**SOURCE EXCERPT:**
###

Don't panic about his eating just yet, usually when the set-up is right the eating will kick in. Royals are secretive and like dark safe places. He has plenty in his viv. Make sure his hides are big enough for him to curl up into, but not so big he will feel insecure. Pop the probes under the hot hide so that the temps get to 90 under there, it may take a few hours for the temps to get right. I would cover the glass on the top of the viv with something, a nice cloth or something just to cut the light a bit there, and it will insulate the viv a bit more. A bigger water bowl, so that he could get part of him in it. Then leave him to settle. Did you get feeding instructions from the previous owner?


----------



## Jimmyfangs (Feb 27, 2012)

Hi again people,

Yeah, ive had him about three weeks now, i was told to wait a week after bringing him home, and obviously he wants longer :|
Tried preparing the rat pup by defrosting it in hot water, to try and get him going when trying to get him to strike. But he just retreats into a corner, and either hisses or tries digging in the aspen.. so obviously dont want to stress him out too much, ive been putting a thick piece of polesyrene that was part of the viv packing across the top of the viv, makes it alot darker in there, so this may help?

When would you say to try feeding him again?

oh ye, previous owner was crystal palace reptiles, and they have given me some advice too, which i have taken.


----------



## Sylvi (Dec 30, 2008)

He doesn't sound settled yet. My Royals usually 'hang' out of their hides watching for food, I don't usually have to chase them round with it.

###

**RECORD EXCERPTS:**
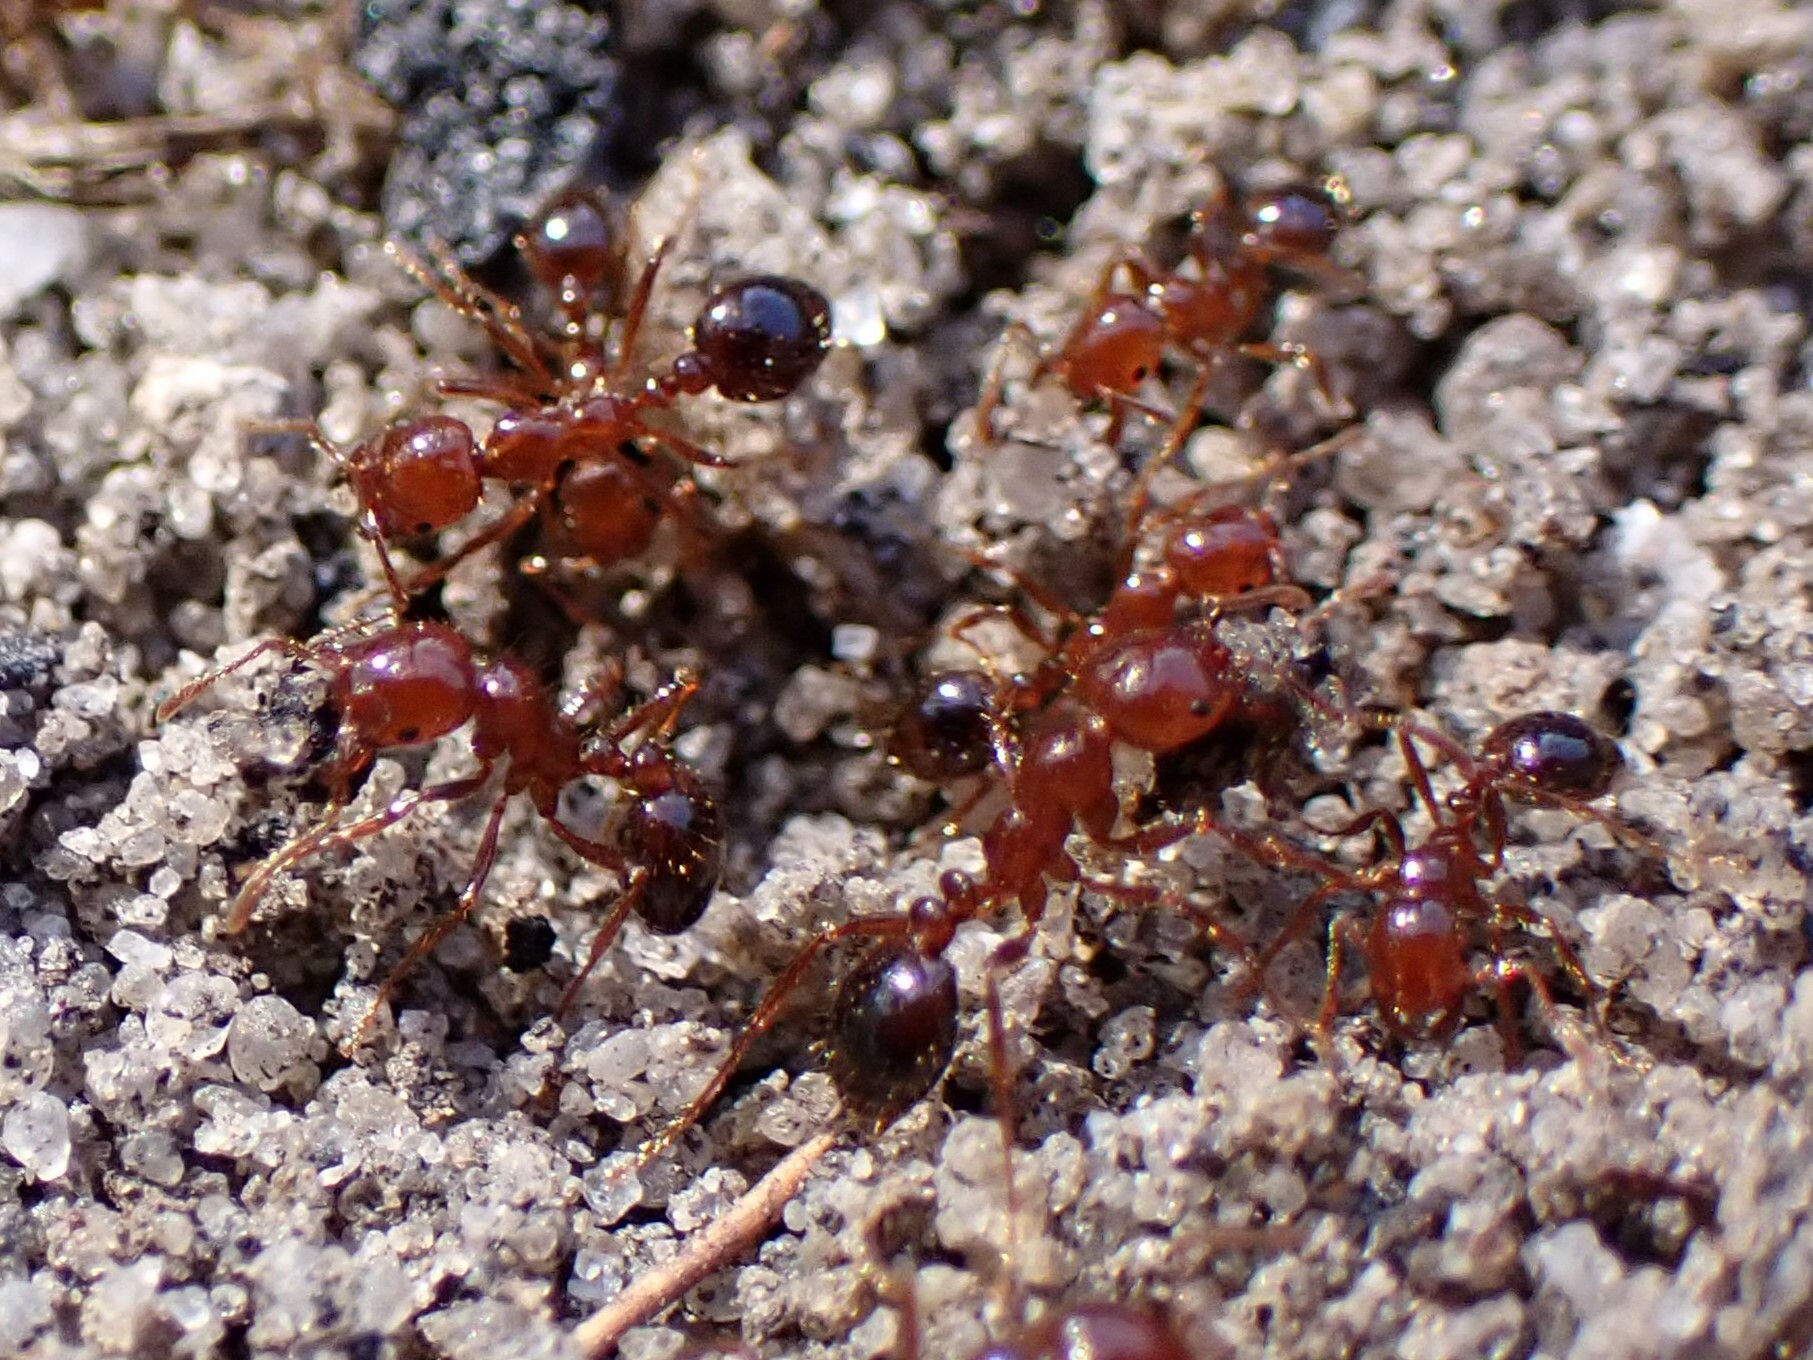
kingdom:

###

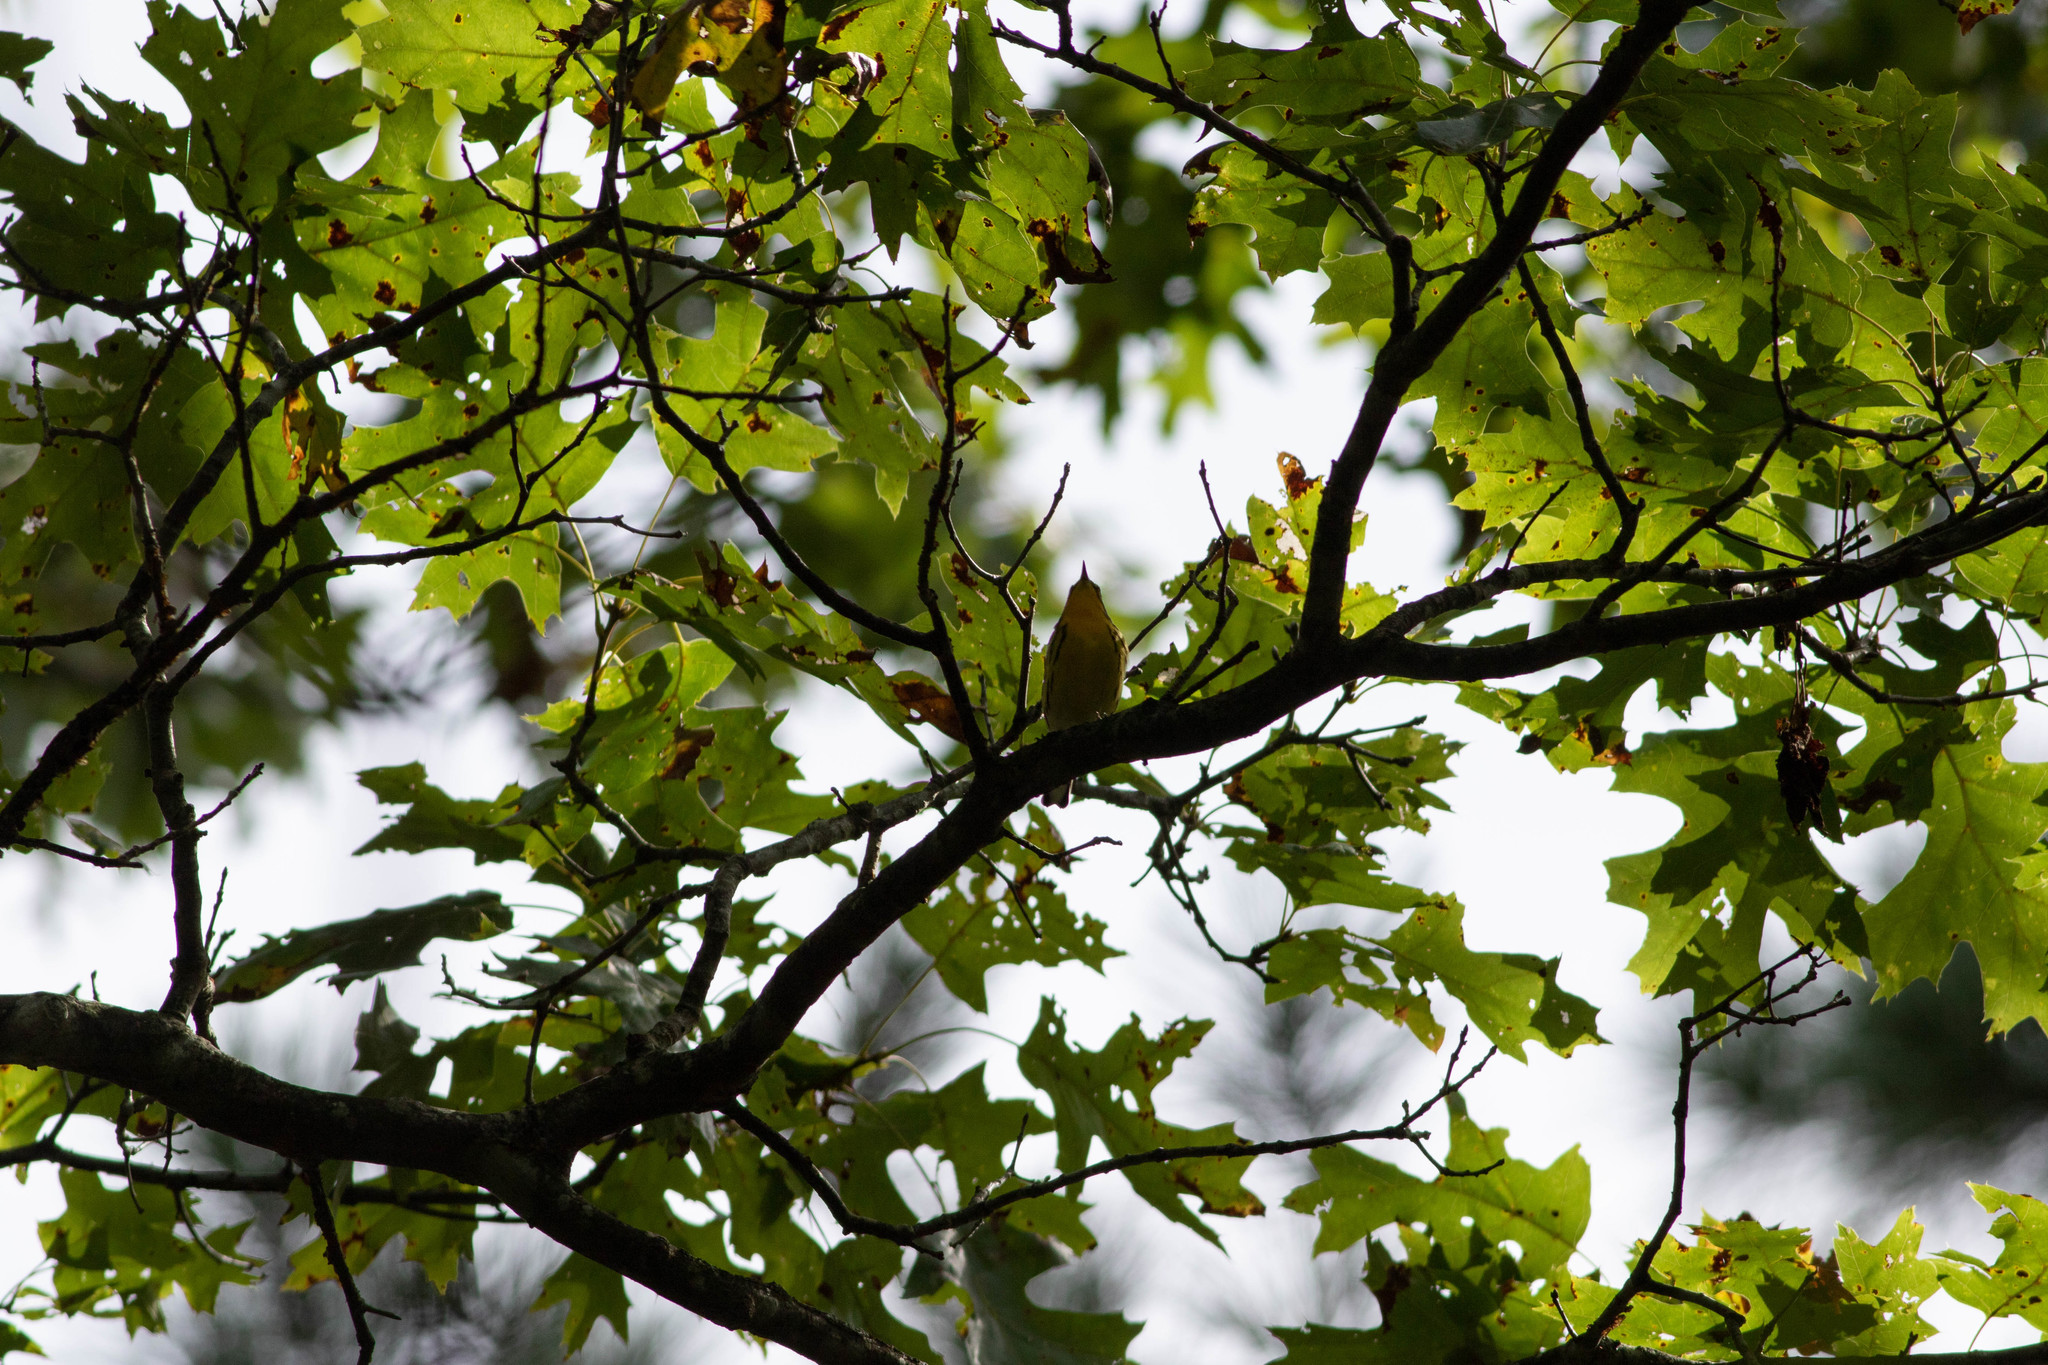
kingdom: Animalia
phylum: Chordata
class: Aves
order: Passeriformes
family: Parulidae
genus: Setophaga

###

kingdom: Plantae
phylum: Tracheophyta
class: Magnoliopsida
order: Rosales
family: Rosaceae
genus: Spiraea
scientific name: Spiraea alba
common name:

###

**PROBLEMS TO SOLVE:**
A. In the royal python forum thread, how long has Jimmyfangs had the snake?
B. Carry on with the royal python forum thread from the point where it ends.
The records have no connection to the text.

**RESPONSES TO THE TASKS:**
A. About three weeks.

B.
Leave him be, get the viv right. Then in a week when he is in his hide try leaving a warm mouse outside his door to start with. And then leave him alone, maybe cover the whole viv over with a blanket so he is dark. Check in the morning. If no luck, next time try gently and quietly wiggling a mouse outside his door. If he doesn't look at it, then leave it in overnight again. Let us know how it goes.


----------



## Jimmyfangs (Feb 27, 2012)

Thankf ro the advice mate! Will be trying all of these 
BTW!! thanks for all your help on the heating!! we have hit 90.F on the hot side, and stat has turned off !!! one step forward!! :no1:


----------



## Lofty666 (Jan 22, 2012)

You may have tryed this already! But have you tryed, leaving the food in the viv over night?
Put it in there and just walk away!

Crystal Palace Reptiles, also said to me that if I had any problems in getting my to feed, they would take it off me and get thing back on track! I'm not sure if they said that to you aswell!


----------



## R6mark (Oct 12, 2011)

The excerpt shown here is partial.